= Hezekiah ben Manoah =

French rabbi and Bible commentator

Hezekiah ben Manoah, or Hezekiah bar Manoah, was a French rabbi and Bible commentator of the 13th century. He is generally known by the title of his commentary, Chizkuni (חזקוני).

In memory of his father, who lost his right hand through his steadfastness in the faith, Hezekiah wrote a commentary on the Pentateuch, under the title Ḥazzeḳuni (ca. 1240). It was printed at Venice in 1524. Other editions appeared at Cremona (1559), Amsterdam (1724, in the Rabbinical Bible of M. Frankfurter), Lemberg (1859), etc.

The commentary is one of the first systematic supercommentaries on the classical commentary of Rashi predating in this field the work of Nachmanides, but it also uses digests and brings selectively quotes and material from about twenty other commentaries as is stated in the introduction. The commentary is based to large extent on the works of Abraham ibn Ezra, Rashbam, Joseph ben Isaac Bekhor Shor and other commentators of the French school. In addition to commentaries and critical analysis and elucidation of Rashi's work, he also contributed original analysis in the form of psychological profiles and historical analysis. The work contains a significant amount of references to Latin biblical terms.

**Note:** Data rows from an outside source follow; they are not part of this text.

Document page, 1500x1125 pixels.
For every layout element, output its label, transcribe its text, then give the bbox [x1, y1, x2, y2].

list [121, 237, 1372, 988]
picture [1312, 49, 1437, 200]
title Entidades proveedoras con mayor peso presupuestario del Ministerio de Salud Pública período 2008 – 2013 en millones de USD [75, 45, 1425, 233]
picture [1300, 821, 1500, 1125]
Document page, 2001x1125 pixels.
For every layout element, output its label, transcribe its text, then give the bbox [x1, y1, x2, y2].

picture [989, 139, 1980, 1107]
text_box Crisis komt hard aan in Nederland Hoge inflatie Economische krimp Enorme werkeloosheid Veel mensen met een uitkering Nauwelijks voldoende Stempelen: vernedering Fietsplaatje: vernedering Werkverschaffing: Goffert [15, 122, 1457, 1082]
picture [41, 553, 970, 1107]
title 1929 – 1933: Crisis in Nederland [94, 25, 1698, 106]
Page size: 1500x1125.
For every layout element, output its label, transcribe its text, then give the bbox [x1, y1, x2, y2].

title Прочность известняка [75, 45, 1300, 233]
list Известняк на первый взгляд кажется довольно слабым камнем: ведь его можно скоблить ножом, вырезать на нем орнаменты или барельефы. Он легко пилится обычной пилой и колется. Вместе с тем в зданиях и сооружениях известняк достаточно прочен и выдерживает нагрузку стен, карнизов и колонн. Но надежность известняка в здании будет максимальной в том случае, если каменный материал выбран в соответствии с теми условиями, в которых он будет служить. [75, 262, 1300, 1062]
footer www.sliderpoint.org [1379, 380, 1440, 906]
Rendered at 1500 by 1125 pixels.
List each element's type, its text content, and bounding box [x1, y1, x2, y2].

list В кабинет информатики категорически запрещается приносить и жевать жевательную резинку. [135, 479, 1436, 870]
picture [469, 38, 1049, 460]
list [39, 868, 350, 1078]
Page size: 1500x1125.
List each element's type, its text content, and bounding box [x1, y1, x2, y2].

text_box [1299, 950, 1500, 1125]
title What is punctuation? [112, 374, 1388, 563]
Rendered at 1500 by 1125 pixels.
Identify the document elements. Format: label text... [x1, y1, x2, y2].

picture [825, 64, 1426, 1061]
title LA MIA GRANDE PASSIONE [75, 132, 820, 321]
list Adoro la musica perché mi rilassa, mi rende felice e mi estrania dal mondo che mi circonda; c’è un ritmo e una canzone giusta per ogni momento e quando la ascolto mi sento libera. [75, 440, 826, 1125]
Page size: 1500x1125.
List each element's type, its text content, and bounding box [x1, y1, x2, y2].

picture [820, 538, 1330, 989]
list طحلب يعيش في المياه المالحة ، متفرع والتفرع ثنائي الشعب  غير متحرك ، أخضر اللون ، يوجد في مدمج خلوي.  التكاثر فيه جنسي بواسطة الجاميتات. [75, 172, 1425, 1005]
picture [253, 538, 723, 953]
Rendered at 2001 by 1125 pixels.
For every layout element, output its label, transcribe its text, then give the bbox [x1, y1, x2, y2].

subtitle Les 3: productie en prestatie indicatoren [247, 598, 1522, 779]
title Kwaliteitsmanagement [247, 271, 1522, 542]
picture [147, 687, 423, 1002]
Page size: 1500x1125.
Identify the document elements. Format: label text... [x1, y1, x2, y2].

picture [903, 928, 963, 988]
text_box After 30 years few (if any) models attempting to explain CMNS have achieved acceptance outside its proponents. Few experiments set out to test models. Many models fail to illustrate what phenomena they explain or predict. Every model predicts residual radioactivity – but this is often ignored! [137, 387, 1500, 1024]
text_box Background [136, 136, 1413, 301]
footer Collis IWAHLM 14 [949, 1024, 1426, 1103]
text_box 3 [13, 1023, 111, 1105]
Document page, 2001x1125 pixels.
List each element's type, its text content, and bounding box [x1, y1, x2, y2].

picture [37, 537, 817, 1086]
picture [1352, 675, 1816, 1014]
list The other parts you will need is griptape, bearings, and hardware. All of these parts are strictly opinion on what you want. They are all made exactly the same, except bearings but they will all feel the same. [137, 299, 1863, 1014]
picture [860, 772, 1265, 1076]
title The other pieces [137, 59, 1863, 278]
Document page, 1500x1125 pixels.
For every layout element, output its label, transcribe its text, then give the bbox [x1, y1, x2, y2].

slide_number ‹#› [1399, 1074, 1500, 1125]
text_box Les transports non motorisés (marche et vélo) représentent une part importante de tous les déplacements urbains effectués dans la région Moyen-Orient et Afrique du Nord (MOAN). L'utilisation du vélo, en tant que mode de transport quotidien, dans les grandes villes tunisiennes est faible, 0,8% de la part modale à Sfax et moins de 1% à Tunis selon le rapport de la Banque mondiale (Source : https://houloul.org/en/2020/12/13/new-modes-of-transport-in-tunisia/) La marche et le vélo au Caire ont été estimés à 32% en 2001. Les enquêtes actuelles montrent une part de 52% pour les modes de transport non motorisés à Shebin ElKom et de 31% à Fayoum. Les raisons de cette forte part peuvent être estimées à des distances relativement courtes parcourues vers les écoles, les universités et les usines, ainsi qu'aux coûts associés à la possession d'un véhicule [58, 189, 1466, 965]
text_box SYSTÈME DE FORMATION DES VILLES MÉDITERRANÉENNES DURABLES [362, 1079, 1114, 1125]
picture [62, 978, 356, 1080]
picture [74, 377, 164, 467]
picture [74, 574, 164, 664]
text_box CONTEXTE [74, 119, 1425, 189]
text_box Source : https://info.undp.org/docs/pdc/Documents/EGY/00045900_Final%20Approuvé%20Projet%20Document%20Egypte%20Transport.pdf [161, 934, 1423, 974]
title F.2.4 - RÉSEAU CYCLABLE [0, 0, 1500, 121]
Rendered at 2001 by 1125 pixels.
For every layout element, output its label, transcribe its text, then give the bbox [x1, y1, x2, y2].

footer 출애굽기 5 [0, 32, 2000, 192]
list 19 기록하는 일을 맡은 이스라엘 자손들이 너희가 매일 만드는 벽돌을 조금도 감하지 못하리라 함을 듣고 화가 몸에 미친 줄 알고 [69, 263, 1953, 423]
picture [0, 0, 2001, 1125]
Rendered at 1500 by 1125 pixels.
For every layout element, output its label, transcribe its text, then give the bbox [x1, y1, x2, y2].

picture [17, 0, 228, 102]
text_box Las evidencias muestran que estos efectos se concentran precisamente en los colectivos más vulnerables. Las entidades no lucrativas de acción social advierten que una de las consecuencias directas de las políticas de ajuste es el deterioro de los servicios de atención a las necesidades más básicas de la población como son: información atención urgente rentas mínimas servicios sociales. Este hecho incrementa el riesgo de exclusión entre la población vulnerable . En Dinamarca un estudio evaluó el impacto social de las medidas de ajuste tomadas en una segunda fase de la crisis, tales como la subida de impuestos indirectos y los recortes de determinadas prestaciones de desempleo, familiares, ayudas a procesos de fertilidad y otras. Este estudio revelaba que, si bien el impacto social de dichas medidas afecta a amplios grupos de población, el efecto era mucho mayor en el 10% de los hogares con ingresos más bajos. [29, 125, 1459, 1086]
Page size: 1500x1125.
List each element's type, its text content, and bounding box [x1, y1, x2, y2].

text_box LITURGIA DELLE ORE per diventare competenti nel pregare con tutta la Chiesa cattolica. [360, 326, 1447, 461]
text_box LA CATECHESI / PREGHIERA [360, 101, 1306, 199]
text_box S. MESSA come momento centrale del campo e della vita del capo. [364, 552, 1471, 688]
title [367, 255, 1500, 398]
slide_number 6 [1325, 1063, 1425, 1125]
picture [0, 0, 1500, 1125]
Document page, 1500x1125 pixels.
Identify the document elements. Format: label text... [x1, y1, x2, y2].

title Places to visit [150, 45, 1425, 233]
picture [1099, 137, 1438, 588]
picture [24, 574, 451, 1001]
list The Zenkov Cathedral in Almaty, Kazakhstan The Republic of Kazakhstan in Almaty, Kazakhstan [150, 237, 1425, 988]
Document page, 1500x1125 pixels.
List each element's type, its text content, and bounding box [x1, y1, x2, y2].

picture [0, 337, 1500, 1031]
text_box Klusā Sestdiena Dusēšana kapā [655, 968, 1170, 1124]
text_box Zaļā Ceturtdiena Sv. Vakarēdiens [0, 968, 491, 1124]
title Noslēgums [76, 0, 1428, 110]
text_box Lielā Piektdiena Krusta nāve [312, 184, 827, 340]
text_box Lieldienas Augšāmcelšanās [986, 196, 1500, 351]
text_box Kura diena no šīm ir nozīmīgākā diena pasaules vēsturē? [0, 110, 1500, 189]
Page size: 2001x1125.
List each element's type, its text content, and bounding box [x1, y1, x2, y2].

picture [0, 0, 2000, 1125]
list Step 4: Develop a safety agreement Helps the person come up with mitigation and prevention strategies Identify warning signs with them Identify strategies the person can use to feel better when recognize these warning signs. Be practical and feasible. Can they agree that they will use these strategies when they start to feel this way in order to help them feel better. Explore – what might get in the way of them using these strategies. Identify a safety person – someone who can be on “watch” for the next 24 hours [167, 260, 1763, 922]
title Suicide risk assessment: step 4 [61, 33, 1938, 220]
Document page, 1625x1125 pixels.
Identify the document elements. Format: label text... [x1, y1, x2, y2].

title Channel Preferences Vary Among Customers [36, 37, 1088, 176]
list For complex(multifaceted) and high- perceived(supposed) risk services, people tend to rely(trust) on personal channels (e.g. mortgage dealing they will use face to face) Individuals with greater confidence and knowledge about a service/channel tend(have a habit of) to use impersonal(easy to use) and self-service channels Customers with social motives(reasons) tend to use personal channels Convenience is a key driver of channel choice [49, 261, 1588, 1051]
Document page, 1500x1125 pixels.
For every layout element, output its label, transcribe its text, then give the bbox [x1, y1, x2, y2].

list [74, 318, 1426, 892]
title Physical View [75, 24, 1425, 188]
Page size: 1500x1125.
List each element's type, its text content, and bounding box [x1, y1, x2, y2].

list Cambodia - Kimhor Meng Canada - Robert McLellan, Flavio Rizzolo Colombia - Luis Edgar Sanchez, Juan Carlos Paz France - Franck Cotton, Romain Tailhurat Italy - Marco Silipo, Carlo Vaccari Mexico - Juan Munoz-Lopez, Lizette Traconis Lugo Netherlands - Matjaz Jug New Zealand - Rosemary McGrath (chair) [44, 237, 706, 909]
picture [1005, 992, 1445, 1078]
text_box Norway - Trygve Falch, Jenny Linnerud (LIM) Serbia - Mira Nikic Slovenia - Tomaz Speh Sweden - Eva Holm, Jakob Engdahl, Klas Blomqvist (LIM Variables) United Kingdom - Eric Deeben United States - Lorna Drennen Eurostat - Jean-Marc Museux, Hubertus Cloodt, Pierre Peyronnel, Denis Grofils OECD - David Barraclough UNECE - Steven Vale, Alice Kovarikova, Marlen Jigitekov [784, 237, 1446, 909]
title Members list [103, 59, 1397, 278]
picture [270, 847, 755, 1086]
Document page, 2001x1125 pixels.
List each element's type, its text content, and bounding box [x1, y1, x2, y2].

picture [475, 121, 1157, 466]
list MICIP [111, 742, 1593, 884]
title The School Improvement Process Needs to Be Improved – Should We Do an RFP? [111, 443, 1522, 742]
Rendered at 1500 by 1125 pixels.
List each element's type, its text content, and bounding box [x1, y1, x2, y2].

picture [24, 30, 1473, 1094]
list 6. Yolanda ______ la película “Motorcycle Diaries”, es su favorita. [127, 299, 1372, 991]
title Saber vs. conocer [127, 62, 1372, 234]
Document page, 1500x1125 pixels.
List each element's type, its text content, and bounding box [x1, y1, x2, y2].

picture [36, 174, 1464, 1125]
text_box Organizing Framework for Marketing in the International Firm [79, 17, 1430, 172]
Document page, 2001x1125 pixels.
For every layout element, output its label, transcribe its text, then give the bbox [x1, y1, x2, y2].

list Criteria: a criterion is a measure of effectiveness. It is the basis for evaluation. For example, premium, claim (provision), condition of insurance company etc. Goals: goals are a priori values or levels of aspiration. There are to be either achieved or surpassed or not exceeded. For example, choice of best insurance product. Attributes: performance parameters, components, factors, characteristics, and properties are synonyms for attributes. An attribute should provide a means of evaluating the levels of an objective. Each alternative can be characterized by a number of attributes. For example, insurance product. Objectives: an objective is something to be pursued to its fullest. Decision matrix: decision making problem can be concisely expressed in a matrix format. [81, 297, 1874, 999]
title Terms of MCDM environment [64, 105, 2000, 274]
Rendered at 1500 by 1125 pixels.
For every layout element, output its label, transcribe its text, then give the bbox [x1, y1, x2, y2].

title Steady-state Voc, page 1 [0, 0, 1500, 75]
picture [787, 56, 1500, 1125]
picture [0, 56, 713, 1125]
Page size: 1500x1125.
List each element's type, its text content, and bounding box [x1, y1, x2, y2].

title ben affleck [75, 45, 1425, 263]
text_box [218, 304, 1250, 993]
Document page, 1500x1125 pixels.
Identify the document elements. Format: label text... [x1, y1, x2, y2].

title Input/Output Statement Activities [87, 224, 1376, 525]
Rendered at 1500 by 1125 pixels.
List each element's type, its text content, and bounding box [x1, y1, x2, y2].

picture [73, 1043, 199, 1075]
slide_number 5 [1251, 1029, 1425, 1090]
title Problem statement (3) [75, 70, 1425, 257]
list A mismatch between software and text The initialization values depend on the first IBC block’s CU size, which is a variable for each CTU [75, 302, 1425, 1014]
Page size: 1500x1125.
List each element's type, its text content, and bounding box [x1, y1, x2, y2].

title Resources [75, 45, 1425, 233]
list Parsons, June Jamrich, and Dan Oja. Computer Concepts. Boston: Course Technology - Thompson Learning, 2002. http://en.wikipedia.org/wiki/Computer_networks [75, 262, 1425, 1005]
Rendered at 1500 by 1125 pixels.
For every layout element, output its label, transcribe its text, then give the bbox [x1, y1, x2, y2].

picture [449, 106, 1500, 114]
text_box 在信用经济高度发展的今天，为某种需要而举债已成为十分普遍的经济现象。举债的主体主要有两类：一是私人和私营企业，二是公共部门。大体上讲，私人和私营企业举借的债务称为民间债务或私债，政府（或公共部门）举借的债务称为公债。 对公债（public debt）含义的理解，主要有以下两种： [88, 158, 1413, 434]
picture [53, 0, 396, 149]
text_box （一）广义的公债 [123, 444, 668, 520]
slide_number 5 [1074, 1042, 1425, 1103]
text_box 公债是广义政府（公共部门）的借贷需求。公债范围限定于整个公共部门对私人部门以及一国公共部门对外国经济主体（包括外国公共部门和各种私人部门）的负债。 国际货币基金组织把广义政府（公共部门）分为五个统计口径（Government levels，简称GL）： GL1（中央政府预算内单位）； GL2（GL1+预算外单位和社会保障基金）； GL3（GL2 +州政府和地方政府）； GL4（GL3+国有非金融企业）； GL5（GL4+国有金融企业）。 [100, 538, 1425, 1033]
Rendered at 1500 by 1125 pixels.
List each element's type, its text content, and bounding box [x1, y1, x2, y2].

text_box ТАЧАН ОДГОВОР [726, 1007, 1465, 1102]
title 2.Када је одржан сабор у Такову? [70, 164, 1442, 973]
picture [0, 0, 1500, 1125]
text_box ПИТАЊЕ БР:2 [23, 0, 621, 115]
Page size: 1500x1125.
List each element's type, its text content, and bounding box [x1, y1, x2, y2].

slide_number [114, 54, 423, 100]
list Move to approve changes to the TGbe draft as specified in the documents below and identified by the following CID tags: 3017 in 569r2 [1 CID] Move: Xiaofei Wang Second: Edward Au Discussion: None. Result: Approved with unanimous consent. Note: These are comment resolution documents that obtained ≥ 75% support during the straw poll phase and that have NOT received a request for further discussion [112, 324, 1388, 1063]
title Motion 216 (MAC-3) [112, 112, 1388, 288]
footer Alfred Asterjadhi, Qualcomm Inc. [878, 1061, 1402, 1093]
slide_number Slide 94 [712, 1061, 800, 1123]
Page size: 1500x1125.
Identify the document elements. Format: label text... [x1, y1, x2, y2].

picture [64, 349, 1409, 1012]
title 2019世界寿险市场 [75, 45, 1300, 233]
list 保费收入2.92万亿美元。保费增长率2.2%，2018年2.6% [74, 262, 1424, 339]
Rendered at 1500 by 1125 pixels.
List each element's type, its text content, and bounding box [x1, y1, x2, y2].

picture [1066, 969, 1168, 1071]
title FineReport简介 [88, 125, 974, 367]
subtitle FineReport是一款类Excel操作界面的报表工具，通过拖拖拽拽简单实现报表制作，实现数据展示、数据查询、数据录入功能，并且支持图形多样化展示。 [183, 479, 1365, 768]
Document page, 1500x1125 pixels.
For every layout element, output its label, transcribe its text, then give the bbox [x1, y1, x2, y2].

Despite being obviously based on existing material, the author quotes explicitly as his sources only classical Talmudic and Mishanaic sources and Rashi, Dunash ben Labrat, the "Yosippon", and a Sefer haToladot (which may be the work mentioned in the Tosafot's commentary to ). Hezekiah stated in his work that the lack of citations was to avoid bias and "glorify the great with the small".